La phase aigüe se déploie sur une à deux semaines, avec un sommet sur les premiers jours. Toutefois l'événement peut redémarrer à chaque rebondissement (données additionnelles, jugements, sanctions CNIL, résultats financiers) durant un an et demi à deux ans.

Convient-il d'élaborer un dispositif communicationnel cyber avant d'être attaqué ?

Sans aucun doute. Cela constitue la condition essentielle d'une gestion réussie. Notre dispositif «Cyber Comm Ready» comprend : étude de vulnérabilité de communication, protocoles par typologie (DDoS), communiqués templates adaptables, coaching presse des spokespersons sur jeux de rôle cyber, war games immersifs, astreinte 24/7 positionnée au moment du déclenchement.

Comment maîtriser les fuites sur le dark web ?
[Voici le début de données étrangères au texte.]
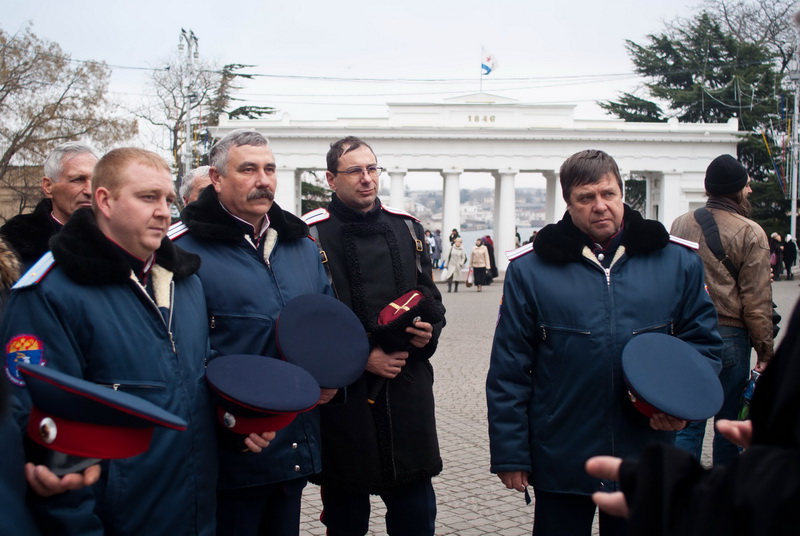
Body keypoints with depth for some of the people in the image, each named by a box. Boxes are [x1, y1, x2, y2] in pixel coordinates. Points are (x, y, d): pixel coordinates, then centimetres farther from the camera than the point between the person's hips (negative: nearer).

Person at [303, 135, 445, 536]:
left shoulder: (406, 228, 10)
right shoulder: (312, 234, -6)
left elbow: (430, 297, 19)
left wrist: (429, 331, -3)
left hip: (408, 391, 4)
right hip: (343, 395, -4)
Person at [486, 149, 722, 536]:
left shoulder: (678, 261, 2)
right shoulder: (531, 268, -4)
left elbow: (704, 343, 9)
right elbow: (508, 369, -3)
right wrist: (510, 455, -4)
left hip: (646, 459, 2)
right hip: (561, 462, -2)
La veille dark web s'avère indispensable en pendant l'incident et au-delà une cyberattaque. Notre dispositif de Cyber Threat Intel écoute en permanence les plateformes de publication, communautés underground, chats spécialisés. Cela autorise d'anticiper sur chaque révélation de prise de parole.
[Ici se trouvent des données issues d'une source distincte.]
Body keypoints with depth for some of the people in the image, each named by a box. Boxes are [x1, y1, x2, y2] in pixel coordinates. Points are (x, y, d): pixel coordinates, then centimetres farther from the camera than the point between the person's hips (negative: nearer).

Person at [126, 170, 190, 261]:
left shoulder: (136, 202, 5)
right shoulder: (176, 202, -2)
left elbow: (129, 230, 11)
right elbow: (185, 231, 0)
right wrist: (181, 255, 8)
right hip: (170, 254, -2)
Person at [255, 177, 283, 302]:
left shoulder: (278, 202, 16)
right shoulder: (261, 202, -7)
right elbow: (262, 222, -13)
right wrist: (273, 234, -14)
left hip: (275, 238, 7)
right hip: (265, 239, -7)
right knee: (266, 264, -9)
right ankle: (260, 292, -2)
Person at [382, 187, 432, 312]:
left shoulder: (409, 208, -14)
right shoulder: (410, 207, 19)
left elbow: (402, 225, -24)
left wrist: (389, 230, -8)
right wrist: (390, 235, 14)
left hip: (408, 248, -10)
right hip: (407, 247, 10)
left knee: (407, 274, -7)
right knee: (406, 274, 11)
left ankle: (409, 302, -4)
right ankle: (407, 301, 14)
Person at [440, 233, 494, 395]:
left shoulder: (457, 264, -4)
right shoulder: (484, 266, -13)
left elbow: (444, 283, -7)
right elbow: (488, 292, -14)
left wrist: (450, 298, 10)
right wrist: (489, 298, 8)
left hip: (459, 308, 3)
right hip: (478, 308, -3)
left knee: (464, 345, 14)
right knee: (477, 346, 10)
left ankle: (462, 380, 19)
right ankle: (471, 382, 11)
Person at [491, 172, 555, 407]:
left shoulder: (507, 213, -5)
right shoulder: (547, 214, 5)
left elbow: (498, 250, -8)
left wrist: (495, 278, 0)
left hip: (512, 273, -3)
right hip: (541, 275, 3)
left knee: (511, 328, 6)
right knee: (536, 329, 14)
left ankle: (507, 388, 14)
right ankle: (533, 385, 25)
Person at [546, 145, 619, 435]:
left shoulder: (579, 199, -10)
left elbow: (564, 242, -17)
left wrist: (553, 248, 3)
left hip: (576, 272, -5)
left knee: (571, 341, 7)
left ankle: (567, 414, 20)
Le Data Protection Officer doit-il communiquer en public ?

Le délégué à la protection des données est exceptionnellement l'interlocuteur adapté pour le grand public (fonction réglementaire, pas un rôle de communication). Il reste toutefois crucial comme expert dans la war room, coordinateur des signalements CNIL, garant juridique des contenus diffusés.

Pour finir : métamorphoser l'incident cyber en moment de vérité maîtrisé

Un incident cyber n'est jamais une partie de plaisir. Cependant, bien gérée au plan médiatique, elle peut se transformer en illustration de solidité, de franchise, d'attention aux stakeholders. Les structures qui sortent grandies d'une cyberattaque sont celles qui avaient préparé leur narrative en amont de l'attaque, qui ont pris à bras-le-corps la transparence sans délai, et qui sont parvenues à transformé la crise en accélérateur de modernisation technique et culturelle.

À LaFrenchCom, nous conseillons les comités exécutifs en amont de, au cours de et après leurs cyberattaques via une démarche qui combine expertise médiatique, compréhension fine des problématiques cyber, et quinze ans de cas accompagnés.

Notre hotline crise 01 79 75 70 05 fonctionne 24/7, tous les jours. LaFrenchCom : quinze années d'expertise, 840 références, près de 3 000 missions gérées, 29 spécialistes confirmés. Parce qu'en matière cyber comme en toute circonstance, on ne juge pas la crise qui caractérise votre marque, mais plutôt le style dont vous y faites face.